I have this query that will run on very large data sets and it is too slow.
SELECT *
FROM tableA
WHERE columnA =
(SELECT MAX(columnA) -- select most recent date from entries we care about
FROM tableA
WHERE columnB = '1234' )
AND columnC in (1,2,3) -- pull a subset out of those entries, this set here can be a thousand (ish) large.
table A looks something like this
pk | columnA | columnB | columnC |
---|---|---|---|
1 | 5/6/2022 | 1234 | 1 |
2 | 5/6/2022 | 1234 | 2 |
3 | 5/5/2022 | 0000 | 3 |
4 | 5/3/2022 | 0000 | 4 |
There are about 1000 distinct entries in columnB
and many orders of magnitude more in the table. Is there a better way to structure the query? Or columns I can add to the table that will make it faster?
CodePudding user response:
I suspect that it will be the last line which is taking the most time because the list must be parsed.
AND columnC in (1,2,3)
-- pull a subset out of those entries, this set here can be a thousand (ish) large.
It would be better to put these values in a table with an index (PRIMARY KEY) so that the query only consults the index.
Join tableX X
On x.id = columnC;
We can also create indexes on columns A and B.
https://dbfiddle.uk/?rdbms=postgres_12&fiddle=6223777b7cbfa986d1eb852ac08aeaaf
CodePudding user response:
You can use window functions to improve performance.

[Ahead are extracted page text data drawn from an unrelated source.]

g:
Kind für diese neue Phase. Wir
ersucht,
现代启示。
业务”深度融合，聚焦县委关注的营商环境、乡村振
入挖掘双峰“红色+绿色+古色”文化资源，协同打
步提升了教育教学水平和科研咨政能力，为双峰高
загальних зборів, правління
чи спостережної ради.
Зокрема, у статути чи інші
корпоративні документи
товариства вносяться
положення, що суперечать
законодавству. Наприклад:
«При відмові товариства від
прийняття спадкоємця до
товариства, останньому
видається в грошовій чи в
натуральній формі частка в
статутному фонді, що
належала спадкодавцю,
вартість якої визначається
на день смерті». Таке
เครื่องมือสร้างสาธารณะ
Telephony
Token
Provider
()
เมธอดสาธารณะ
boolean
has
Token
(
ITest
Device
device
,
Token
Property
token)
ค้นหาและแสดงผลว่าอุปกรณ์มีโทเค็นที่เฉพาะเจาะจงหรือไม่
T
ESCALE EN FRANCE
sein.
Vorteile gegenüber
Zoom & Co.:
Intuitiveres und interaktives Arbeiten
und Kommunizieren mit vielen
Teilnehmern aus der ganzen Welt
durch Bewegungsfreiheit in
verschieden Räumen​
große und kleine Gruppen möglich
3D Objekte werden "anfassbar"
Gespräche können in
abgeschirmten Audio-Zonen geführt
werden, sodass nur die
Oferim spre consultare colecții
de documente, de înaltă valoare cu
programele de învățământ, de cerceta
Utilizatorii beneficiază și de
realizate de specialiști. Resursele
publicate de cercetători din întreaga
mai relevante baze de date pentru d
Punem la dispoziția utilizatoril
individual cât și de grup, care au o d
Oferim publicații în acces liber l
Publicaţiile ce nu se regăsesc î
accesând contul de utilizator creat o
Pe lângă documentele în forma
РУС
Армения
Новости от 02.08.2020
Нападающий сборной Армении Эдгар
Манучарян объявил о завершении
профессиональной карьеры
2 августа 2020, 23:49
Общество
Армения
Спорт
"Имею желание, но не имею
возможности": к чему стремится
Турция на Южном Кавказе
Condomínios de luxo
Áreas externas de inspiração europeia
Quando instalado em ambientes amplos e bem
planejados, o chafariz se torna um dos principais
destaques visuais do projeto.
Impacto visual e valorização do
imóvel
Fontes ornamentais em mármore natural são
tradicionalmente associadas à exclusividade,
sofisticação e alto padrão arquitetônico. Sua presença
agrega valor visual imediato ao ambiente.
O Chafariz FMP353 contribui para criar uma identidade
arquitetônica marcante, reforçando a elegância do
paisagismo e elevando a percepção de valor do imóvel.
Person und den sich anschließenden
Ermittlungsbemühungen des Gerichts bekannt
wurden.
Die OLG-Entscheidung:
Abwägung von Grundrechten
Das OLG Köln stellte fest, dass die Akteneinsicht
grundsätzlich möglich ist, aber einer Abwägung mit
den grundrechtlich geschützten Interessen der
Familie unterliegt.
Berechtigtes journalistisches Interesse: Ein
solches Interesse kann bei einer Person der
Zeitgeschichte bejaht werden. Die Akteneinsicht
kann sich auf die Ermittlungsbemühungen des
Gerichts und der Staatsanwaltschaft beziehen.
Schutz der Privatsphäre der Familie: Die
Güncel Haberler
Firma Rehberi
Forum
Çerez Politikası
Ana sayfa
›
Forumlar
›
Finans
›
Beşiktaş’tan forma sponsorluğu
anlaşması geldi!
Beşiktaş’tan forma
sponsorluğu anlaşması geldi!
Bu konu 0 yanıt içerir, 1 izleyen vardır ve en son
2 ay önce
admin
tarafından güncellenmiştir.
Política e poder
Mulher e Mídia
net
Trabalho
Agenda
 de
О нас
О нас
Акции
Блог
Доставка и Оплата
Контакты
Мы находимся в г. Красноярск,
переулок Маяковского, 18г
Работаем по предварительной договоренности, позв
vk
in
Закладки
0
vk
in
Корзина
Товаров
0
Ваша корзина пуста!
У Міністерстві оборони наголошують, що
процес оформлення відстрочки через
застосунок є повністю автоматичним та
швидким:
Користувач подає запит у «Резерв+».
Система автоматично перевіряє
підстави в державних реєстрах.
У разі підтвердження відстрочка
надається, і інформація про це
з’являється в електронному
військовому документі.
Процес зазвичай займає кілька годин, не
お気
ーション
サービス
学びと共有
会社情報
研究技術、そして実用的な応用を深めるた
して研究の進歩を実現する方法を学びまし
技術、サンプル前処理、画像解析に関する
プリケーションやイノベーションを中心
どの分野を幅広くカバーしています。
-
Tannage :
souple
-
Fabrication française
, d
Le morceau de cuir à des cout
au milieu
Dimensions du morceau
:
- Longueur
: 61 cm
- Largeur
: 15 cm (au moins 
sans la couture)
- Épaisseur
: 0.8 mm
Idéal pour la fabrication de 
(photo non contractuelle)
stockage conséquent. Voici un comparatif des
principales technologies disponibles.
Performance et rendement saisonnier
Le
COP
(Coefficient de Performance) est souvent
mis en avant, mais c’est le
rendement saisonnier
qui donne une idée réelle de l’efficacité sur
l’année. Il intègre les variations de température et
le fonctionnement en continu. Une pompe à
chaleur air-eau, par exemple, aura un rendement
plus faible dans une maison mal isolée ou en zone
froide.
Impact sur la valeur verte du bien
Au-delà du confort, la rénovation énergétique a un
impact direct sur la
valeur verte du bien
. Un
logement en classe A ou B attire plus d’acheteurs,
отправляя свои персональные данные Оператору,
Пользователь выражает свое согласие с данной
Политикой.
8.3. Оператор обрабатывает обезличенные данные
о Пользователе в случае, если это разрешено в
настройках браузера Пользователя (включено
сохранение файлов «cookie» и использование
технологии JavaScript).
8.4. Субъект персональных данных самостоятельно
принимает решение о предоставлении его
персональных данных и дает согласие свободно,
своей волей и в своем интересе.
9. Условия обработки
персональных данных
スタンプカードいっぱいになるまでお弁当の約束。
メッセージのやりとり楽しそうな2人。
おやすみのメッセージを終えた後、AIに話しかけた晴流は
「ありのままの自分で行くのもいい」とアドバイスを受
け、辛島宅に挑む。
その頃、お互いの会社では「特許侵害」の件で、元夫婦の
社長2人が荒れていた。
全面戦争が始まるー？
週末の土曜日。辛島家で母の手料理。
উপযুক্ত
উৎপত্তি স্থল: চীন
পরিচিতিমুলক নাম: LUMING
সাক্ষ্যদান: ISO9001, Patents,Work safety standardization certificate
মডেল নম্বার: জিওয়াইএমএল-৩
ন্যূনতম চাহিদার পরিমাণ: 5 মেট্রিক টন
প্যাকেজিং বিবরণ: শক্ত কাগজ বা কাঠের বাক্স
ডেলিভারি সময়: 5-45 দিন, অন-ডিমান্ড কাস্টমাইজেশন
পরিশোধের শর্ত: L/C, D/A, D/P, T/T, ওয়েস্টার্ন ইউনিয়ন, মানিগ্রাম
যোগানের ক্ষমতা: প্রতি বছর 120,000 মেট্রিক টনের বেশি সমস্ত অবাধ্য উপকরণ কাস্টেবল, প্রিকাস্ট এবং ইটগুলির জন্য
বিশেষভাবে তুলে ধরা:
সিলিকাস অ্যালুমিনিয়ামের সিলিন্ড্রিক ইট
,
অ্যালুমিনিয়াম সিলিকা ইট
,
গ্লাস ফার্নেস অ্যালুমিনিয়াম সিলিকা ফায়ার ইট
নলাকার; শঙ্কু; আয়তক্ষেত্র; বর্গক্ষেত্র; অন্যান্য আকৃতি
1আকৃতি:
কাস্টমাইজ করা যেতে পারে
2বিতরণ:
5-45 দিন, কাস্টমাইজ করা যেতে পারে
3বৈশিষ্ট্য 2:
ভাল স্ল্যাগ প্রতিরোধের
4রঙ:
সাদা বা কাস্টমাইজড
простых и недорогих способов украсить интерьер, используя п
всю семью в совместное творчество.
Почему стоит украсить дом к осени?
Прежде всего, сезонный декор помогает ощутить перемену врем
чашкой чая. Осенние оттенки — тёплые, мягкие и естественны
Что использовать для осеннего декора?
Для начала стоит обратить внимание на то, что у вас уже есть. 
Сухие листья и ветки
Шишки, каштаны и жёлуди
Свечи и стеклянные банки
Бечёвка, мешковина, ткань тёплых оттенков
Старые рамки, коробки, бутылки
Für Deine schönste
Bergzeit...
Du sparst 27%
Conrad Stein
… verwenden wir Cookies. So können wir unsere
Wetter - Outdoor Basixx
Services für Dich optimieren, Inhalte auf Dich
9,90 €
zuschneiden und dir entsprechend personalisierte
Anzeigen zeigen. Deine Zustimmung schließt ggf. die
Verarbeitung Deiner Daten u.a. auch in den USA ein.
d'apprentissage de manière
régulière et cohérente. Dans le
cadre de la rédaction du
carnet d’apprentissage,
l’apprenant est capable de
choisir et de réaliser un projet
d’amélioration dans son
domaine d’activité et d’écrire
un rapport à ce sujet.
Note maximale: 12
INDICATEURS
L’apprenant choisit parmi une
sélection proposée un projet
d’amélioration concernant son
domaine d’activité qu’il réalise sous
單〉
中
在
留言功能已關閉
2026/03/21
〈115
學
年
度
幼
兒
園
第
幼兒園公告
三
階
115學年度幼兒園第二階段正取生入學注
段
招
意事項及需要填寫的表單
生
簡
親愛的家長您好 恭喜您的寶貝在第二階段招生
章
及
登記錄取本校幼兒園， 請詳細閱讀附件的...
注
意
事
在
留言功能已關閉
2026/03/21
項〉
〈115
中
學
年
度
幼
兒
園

For instance,
SELECT *
FROM tableA
QUALIFY ROW_NUMBER() OVER (
PARTITION BY columnB
ORDER BY columnA DESC
) = 1
The above query will select the most recent columnB, ordered by columnA.
However, it appears as though you have a tie for pk's 1 and 2... so you might want to think about adding a tie-breaker in the orderby clause.
I am not sure if postgres syntax is slightly different, but another way to do this is:
SELECT
a.*
FROM
tableA as a
INNER JOIN (
SELECT
columnB,
MAX_A
FROM
(
SELECT
columnB,
MAX(columnsA) as MAX_A
FROM
tableA
GROUP BY
columnB
) as rsMax
GROUP BY
columnB,
MAX_A
) as rsUnique ON a.columnA = rsUnique.MAX_A
AND a.columnB = rsUnique.columnB
I had to nest the inner subquery rsMax and dedupe it, because of the ties.
I used Rasgo to generate the SQL and tested it on Snowflake. At least 1 of these 2 methods should work for you in postgres.